— Tugas yang Dikerjakan —
1. Menurut penggalan teks, kapan Mal Mesra Indah didirikan?
2. Ganti "eskalator" dengan "lift" pada penggalan teks, lalu tuliskan kembali bagian dari "Pemerintah Kota Samarinda" sampai dengan "penghubung antar lantai.".

— Penggalan Teks —
Mal Mesra Indah adalah mal pertama, didirikan pertengahan tahun 1980-an. Penamaan mal ini sempat jadi buah bibir karena menggunakan kata ‘mesra.’ Bahkan istri walikota Kadrie Oening termasuk yang mempertanyakan penggunaan kata Mesra.
Akan tetapi, pemilik mal ini, H. Rusli menyebut bahwa kata mesra dalam kehidupan keluarga. Hubungan keluarga harus mesra. Bahkan urusan masak-memasak saja harus dilandasi perasaan mesra agar yang dimasak terasa enak.
Lebih dari itu, mesra juga mengacu pada Hotel Mesra, hotel bintang empat pertama di kota ini. Hotel ini dibangun menjelang penyelenggaraan MTQ Nasional 1976 yang pusat penyelenggaraannya dilaksanakan di Mesjid Raya Samarinda. Mesjid Raya disingkat sebagai mesra.
Kata mesra itu pula yang dilekatkan pada Mal Mesra. Masa itu, jalan di depan mal lebih dikenal sebagai Jalan Mesjid Raya. Oleh putra H. Rusli, mesra juga sebagai cita-cita ‘mesti ramai.’ Banyak kisah dan kenangan tentang mal pertama ini. Insya Allah pada suatu saat, akan kutulis secara khusus.
Pemerintah Kota Samarinda membangun Plaza Samarinda Indah — seingat penulis dikerjasamakan dengan sebuah perusahaan — yang dikemudian hari dikenal juga sebagai Plaza 21.
Kehadiran Plaza Samarinda sempat ramai dikunjungi karena menggunakan eskalator untuk penghubung antar lantai.
Rupanya, kehadiran ini sedikit banyak menggerus pengunjung Mal Mesra. Hanya dalam hitungan 1-2 tahun, Mal Mesra dipugar, diperluas dan ditambah lantainya. Penghubung antarlantai pun menggunakan eskalator. Mal Mesra ramai kembali. Justru Plaza Samarinda Indah mulai ditinggalkan dan belakangan jadi pusat hiburan malam, sebelum ditinggalkan dan menyisakan satu dua toko di bagian luar depan
pusat perbelanjaan terus tumbuh. Di simpang empat Vorvo, eks kebun bintang, berdiri Gedung wanita dan SKKA, pindahan dari Jalan Yaqob. Kedua gedung ini kemudian dipindahkan letaknya, termasuk terminal Bontang.
Di sini kemudian dibangun Mal Lembuswana, kerja sama Pemprov Kaltim dan perusahaan, kalau tidak salah namanya CSIS.
Mal Lembuswana masih bertahan dan cukup diminati meski lahir pusat perbelanjaan baru sesudahnya karena dianggap punya kemudahan parkir. Selain itu, kehadirannya disertai dengan tenan terkenal Matahari dan Hero serta Gramedia dan Permainan anak-anak Time Zone. Sejak itu, simpang vorvo lebih dikenal sebagai Simpang Lembuswana.

— Data Masukan —
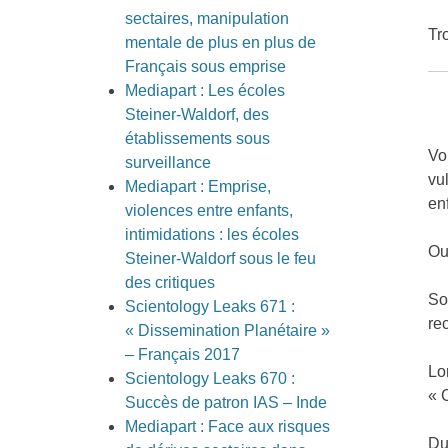
sectaires, manipulation
Tr
mentale de plus en plus de
Français sous emprise
Mediapart : Les écoles
Steiner-Waldorf, des
établissements sous
Vo
surveillance
vu
Mediapart : Emprise,
en
violences entre enfants,
intimidations : les écoles
Ou
Steiner-Waldorf sous le feu
des critiques
So
Scientology Leaks 671 :
re
« Dissemination Planétaire »
– Français 2017
Lo
Scientology Leaks 670 :
« 
Succès de patron IAS – Inde
Mediapart : Face aux risques
Du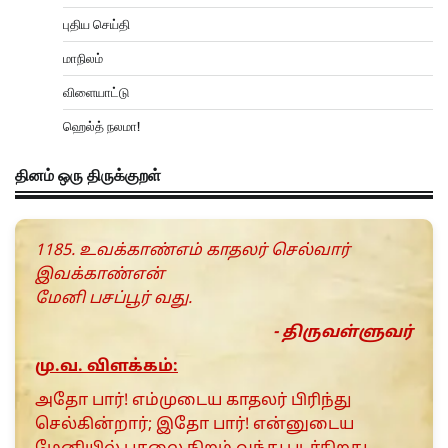
புதிய செய்தி
மாநிலம்
விளையாட்டு
ஹெல்த் நலமா!
தினம் ஒரு திருக்குறள்
1185. உவக்காண்எம் காதலர் செல்வார்
இவக்காண்என்
மேனி பசப்பூர் வது.
- திருவள்ளுவர்
மு.வ. விளக்கம்:
அதோ பார்! எம்முடைய காதலர் பிரிந்து
செல்கின்றார்; இதோ பார்! என்னுடைய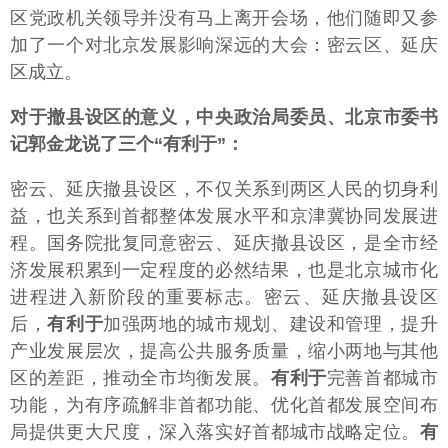
区党政机关领导并没有马上离开会场，他们随即又参
加了一个对北京发展影响深远的大会：密云区、延庆
区成立。
对于撤县设区的意义，中央政治局委员、北京市委书
记郭金龙说了三个“有利于”：
密云、延庆撤县设区，不仅关系到两区人民的切身利
益，也关系到首都整体发展水平和京津冀协同发展进
程。国务院批复同意密云、延庆撤县设区，是全市经
济发展积累到一定程度的必然结果，也是北京城市化
进程进入新阶段的重要标志。密云、延庆撤县设区
后，
有利于
加强两地的城市规划、建设和管理，提升
产业发展层次，提高公共服务质量，缩小两地与其他
区的差距，推动全市均衡发展。
有利于
完善首都城市
功能，为有序疏解非首都功能、优化首都发展空间布
局提供更大尺度，深入落实好首都城市战略定位。
有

— Jawaban Latihan —
1. Pertengahan tahun 1980-an.

2.
Pemerintah Kota Samarinda membangun Plaza Samarinda Indah — seingat penulis dikerjasamakan dengan sebuah perusahaan — yang dikemudian hari dikenal juga sebagai Plaza 21.
Kehadiran Plaza Samarinda sempat ramai dikunjungi karena menggunakan lift untuk penghubung antar lantai.